** Opening EXTRACTED MATERIAL block **

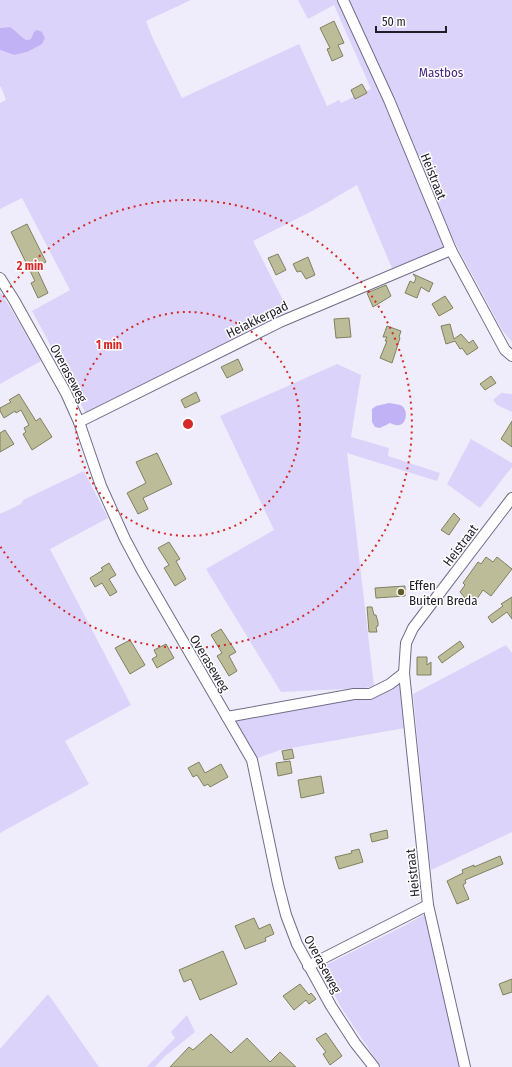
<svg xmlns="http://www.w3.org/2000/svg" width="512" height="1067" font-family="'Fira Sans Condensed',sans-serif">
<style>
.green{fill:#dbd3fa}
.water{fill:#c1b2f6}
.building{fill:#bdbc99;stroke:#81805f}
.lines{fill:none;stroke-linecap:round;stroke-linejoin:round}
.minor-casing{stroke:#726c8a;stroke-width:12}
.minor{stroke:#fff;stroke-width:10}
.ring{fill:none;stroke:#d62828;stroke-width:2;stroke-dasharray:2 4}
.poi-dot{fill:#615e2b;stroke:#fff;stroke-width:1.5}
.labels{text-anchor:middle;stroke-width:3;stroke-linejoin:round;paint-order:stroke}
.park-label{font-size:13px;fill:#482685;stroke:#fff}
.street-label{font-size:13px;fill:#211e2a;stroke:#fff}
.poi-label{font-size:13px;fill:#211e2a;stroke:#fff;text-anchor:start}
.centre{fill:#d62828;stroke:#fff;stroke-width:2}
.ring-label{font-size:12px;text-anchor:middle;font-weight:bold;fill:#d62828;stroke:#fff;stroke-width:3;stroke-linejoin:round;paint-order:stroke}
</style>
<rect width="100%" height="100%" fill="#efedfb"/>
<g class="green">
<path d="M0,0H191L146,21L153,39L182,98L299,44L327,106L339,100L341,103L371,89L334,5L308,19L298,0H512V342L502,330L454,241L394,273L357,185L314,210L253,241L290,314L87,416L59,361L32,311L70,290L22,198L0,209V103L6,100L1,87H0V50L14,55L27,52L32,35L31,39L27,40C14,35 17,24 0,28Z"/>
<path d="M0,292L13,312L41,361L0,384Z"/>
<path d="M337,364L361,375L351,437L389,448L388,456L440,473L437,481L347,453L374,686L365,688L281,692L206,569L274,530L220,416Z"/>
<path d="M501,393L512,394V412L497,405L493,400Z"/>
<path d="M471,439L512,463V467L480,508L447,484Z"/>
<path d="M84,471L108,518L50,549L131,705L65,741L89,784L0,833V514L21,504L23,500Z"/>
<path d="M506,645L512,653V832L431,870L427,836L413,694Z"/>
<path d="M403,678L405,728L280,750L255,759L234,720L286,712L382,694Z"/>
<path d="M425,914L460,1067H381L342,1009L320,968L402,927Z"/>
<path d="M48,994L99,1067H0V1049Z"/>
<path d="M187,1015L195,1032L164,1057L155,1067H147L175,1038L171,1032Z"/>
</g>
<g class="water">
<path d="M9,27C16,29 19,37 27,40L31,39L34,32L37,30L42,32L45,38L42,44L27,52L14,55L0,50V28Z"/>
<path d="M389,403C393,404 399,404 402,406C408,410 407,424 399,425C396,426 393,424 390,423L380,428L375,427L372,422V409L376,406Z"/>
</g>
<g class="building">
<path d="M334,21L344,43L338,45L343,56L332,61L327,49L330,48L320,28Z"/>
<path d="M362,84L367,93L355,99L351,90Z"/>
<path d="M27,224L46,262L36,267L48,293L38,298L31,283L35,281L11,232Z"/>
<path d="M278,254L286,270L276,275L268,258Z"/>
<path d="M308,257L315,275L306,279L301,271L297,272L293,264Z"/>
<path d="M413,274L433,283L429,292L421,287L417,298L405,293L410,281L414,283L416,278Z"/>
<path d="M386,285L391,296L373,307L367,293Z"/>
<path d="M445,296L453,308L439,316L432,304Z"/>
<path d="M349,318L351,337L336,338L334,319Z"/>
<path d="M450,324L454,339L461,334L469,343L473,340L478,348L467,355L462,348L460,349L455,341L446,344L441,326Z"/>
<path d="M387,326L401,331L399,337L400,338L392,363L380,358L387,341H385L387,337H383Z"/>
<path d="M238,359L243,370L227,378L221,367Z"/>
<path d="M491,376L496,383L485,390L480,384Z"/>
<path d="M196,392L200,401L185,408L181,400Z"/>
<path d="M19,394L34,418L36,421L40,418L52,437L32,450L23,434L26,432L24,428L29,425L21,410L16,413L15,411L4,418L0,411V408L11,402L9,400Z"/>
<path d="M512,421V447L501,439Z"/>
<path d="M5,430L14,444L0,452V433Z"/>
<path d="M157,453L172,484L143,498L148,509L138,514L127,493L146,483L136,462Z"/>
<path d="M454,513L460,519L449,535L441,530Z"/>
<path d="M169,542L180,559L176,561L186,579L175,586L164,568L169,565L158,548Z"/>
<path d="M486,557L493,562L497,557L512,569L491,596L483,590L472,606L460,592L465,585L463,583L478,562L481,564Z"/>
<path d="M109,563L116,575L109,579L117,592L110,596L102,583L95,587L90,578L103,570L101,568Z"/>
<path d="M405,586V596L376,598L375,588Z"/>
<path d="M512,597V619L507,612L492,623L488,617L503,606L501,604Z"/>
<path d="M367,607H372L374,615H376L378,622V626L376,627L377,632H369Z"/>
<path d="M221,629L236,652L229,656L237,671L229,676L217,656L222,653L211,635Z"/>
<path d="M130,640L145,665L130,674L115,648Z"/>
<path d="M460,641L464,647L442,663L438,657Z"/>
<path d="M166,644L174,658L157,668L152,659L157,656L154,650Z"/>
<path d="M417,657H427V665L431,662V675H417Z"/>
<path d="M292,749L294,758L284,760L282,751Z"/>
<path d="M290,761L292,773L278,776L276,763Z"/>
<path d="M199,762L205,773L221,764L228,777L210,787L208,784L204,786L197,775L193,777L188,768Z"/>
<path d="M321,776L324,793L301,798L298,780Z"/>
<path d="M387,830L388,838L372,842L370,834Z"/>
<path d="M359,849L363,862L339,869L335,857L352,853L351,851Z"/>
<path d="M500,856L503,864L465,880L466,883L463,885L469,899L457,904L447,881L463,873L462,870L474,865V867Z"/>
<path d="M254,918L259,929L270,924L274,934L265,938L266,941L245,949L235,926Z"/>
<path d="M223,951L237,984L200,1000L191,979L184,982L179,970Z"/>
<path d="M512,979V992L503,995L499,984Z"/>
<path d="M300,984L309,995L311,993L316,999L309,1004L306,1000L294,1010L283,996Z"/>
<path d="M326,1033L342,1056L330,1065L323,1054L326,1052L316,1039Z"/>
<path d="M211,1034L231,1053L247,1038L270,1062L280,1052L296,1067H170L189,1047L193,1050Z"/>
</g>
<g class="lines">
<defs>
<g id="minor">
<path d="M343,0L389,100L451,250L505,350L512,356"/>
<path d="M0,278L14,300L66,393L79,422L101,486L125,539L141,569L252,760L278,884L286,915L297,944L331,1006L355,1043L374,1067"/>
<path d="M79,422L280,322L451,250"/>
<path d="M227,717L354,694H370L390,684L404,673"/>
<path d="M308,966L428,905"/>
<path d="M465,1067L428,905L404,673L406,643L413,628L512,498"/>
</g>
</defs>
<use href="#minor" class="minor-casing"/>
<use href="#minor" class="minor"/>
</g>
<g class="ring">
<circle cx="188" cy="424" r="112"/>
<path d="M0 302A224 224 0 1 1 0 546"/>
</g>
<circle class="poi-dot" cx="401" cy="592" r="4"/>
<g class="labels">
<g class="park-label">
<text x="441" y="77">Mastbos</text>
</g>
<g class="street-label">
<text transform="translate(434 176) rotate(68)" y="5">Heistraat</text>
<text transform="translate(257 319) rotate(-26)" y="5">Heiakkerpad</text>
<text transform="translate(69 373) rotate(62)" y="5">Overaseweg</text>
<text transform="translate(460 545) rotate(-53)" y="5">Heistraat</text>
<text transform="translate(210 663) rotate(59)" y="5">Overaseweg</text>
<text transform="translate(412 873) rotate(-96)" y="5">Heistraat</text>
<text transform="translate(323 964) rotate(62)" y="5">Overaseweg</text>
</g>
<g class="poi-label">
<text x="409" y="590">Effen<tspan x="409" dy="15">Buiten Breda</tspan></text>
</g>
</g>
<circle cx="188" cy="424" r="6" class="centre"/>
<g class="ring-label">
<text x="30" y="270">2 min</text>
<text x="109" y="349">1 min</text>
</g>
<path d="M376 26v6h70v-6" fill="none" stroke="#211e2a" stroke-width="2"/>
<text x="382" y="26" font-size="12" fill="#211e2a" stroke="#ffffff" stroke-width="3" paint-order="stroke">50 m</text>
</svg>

** Closing EXTRACTED MATERIAL block **

Among the entries, how many lines hold the word "height"? Please answer with only that number.

2